# Prompt:
Word for word, copy the entire listing below, but do not carry over any pictures.

# Recorded data:

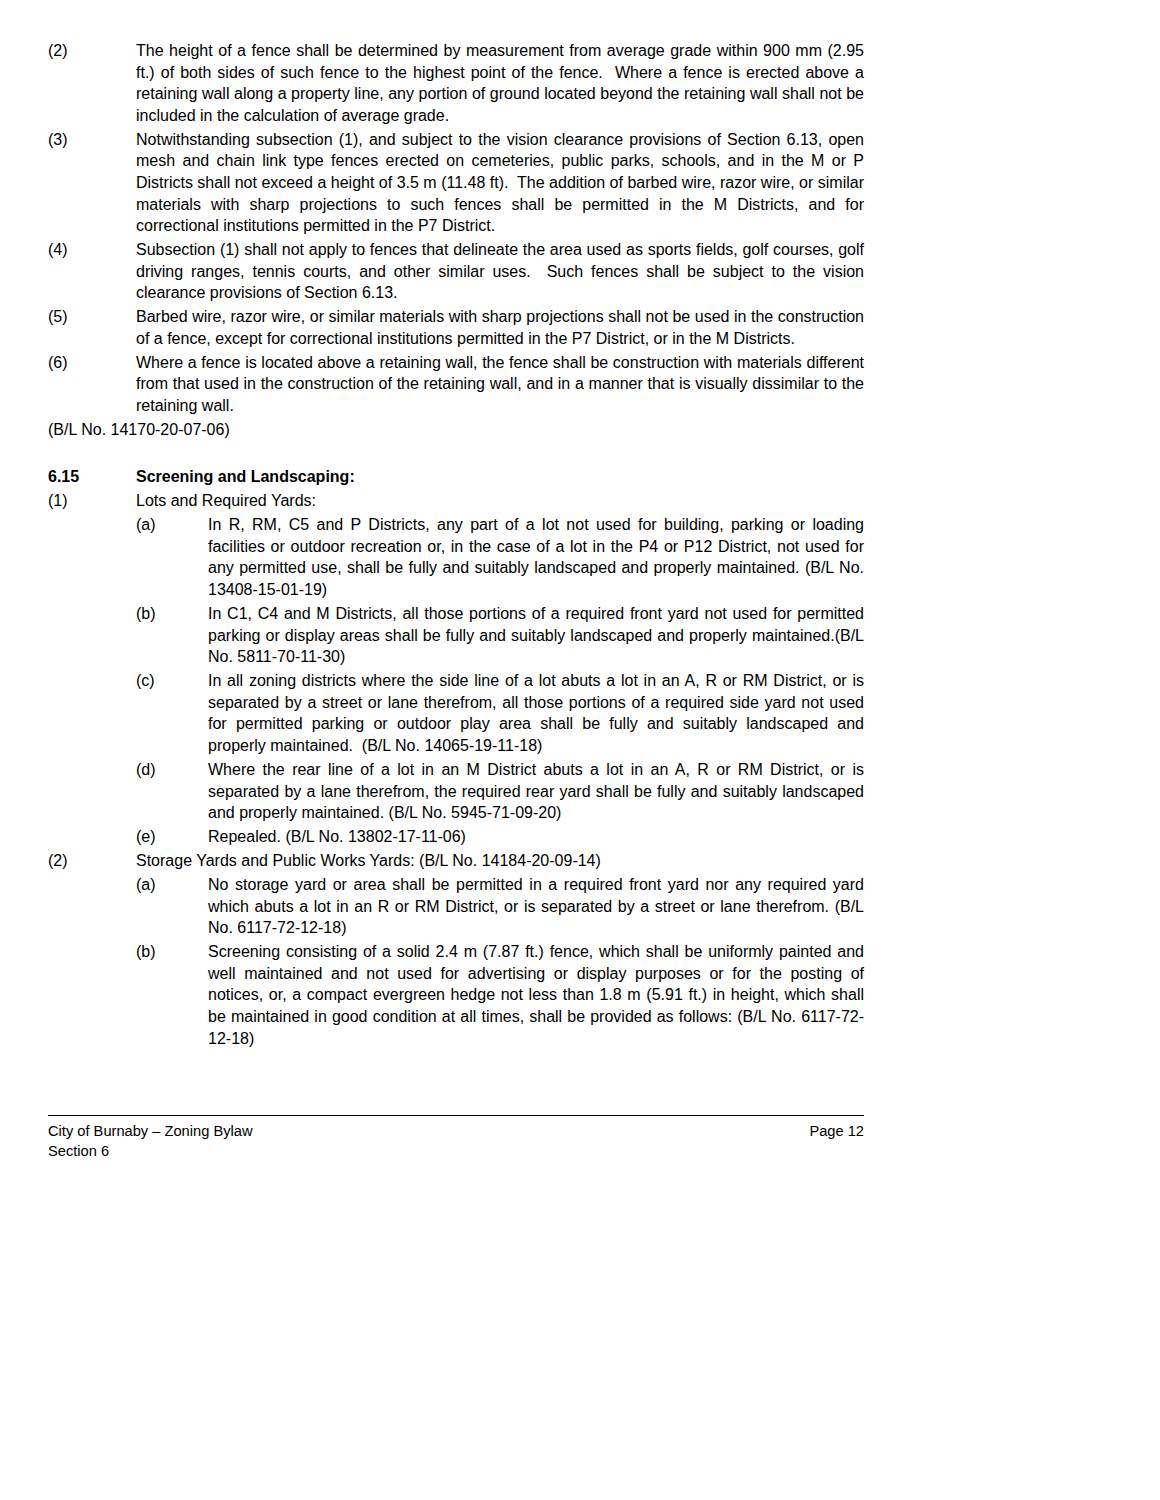(2)
The height of a fence shall be determined by measurement from average grade within 900 mm (2.95 ft.) of both sides of such fence to the highest point of the fence. Where a fence is erected above a retaining wall along a property line, any portion of ground located beyond the retaining wall shall not be included in the calculation of average grade.
(3)
Notwithstanding subsection (1), and subject to the vision clearance provisions of Section 6.13, open mesh and chain link type fences erected on cemeteries, public parks, schools, and in the M or P Districts shall not exceed a height of 3.5 m (11.48 ft). The addition of barbed wire, razor wire, or similar materials with sharp projections to such fences shall be permitted in the M Districts, and for correctional institutions permitted in the P7 District.
(4)
Subsection (1) shall not apply to fences that delineate the area used as sports fields, golf courses, golf driving ranges, tennis courts, and other similar uses. Such fences shall be subject to the vision clearance provisions of Section 6.13.
(5)
Barbed wire, razor wire, or similar materials with sharp projections shall not be used in the construction of a fence, except for correctional institutions permitted in the P7 District, or in the M Districts.
(6)
Where a fence is located above a retaining wall, the fence shall be construction with materials different from that used in the construction of the retaining wall, and in a manner that is visually dissimilar to the retaining wall.
(B/L No. 14170-20-07-06)
6.15 Screening and Landscaping:
(1)
Lots and Required Yards:
(a)
In R, RM, C5 and P Districts, any part of a lot not used for building, parking or loading facilities or outdoor recreation or, in the case of a lot in the P4 or P12 District, not used for any permitted use, shall be fully and suitably landscaped and properly maintained. (B/L No. 13408-15-01-19)
(b)
In C1, C4 and M Districts, all those portions of a required front yard not used for permitted parking or display areas shall be fully and suitably landscaped and properly maintained.(B/L No. 5811-70-11-30)
(c)
In all zoning districts where the side line of a lot abuts a lot in an A, R or RM District, or is separated by a street or lane therefrom, all those portions of a required side yard not used for permitted parking or outdoor play area shall be fully and suitably landscaped and properly maintained. (B/L No. 14065-19-11-18)
(d)
Where the rear line of a lot in an M District abuts a lot in an A, R or RM District, or is separated by a lane therefrom, the required rear yard shall be fully and suitably landscaped and properly maintained. (B/L No. 5945-71-09-20)
(e)
Repealed. (B/L No. 13802-17-11-06)
(2)
Storage Yards and Public Works Yards: (B/L No. 14184-20-09-14)
(a)
No storage yard or area shall be permitted in a required front yard nor any required yard which abuts a lot in an R or RM District, or is separated by a street or lane therefrom. (B/L No. 6117-72-12-18)
(b)
Screening consisting of a solid 2.4 m (7.87 ft.) fence, which shall be uniformly painted and well maintained and not used for advertising or display purposes or for the posting of notices, or, a compact evergreen hedge not less than 1.8 m (5.91 ft.) in height, which shall be maintained in good condition at all times, shall be provided as follows: (B/L No. 6117-72-12-18)
City of Burnaby – Zoning Bylaw
Section 6
Page 12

# Solution to this exercise:
(2)
The height of a fence shall be determined by measurement from average grade within 900 mm (2.95 ft.) of both sides of such fence to the highest point of the fence. Where a fence is erected above a retaining wall along a property line, any portion of ground located beyond the retaining wall shall not be included in the calculation of average grade.
(3)
Notwithstanding subsection (1), and subject to the vision clearance provisions of Section 6.13, open mesh and chain link type fences erected on cemeteries, public parks, schools, and in the M or P Districts shall not exceed a height of 3.5 m (11.48 ft). The addition of barbed wire, razor wire, or similar materials with sharp projections to such fences shall be permitted in the M Districts, and for correctional institutions permitted in the P7 District.
(4)
Subsection (1) shall not apply to fences that delineate the area used as sports fields, golf courses, golf driving ranges, tennis courts, and other similar uses. Such fences shall be subject to the vision clearance provisions of Section 6.13.
(5)
Barbed wire, razor wire, or similar materials with sharp projections shall not be used in the construction of a fence, except for correctional institutions permitted in the P7 District, or in the M Districts.
(6)
Where a fence is located above a retaining wall, the fence shall be construction with materials different from that used in the construction of the retaining wall, and in a manner that is visually dissimilar to the retaining wall.
(B/L No. 14170-20-07-06)
6.15 Screening and Landscaping:
(1)
Lots and Required Yards:
(a)
In R, RM, C5 and P Districts, any part of a lot not used for building, parking or loading facilities or outdoor recreation or, in the case of a lot in the P4 or P12 District, not used for any permitted use, shall be fully and suitably landscaped and properly maintained. (B/L No. 13408-15-01-19)
(b)
In C1, C4 and M Districts, all those portions of a required front yard not used for permitted parking or display areas shall be fully and suitably landscaped and properly maintained.(B/L No. 5811-70-11-30)
(c)
In all zoning districts where the side line of a lot abuts a lot in an A, R or RM District, or is separated by a street or lane therefrom, all those portions of a required side yard not used for permitted parking or outdoor play area shall be fully and suitably landscaped and properly maintained. (B/L No. 14065-19-11-18)
(d)
Where the rear line of a lot in an M District abuts a lot in an A, R or RM District, or is separated by a lane therefrom, the required rear yard shall be fully and suitably landscaped and properly maintained. (B/L No. 5945-71-09-20)
(e)
Repealed. (B/L No. 13802-17-11-06)
(2)
Storage Yards and Public Works Yards: (B/L No. 14184-20-09-14)
(a)
No storage yard or area shall be permitted in a required front yard nor any required yard which abuts a lot in an R or RM District, or is separated by a street or lane therefrom. (B/L No. 6117-72-12-18)
(b)
Screening consisting of a solid 2.4 m (7.87 ft.) fence, which shall be uniformly painted and well maintained and not used for advertising or display purposes or for the posting of notices, or, a compact evergreen hedge not less than 1.8 m (5.91 ft.) in height, which shall be maintained in good condition at all times, shall be provided as follows: (B/L No. 6117-72-12-18)
City of Burnaby – Zoning Bylaw
Section 6
Page 12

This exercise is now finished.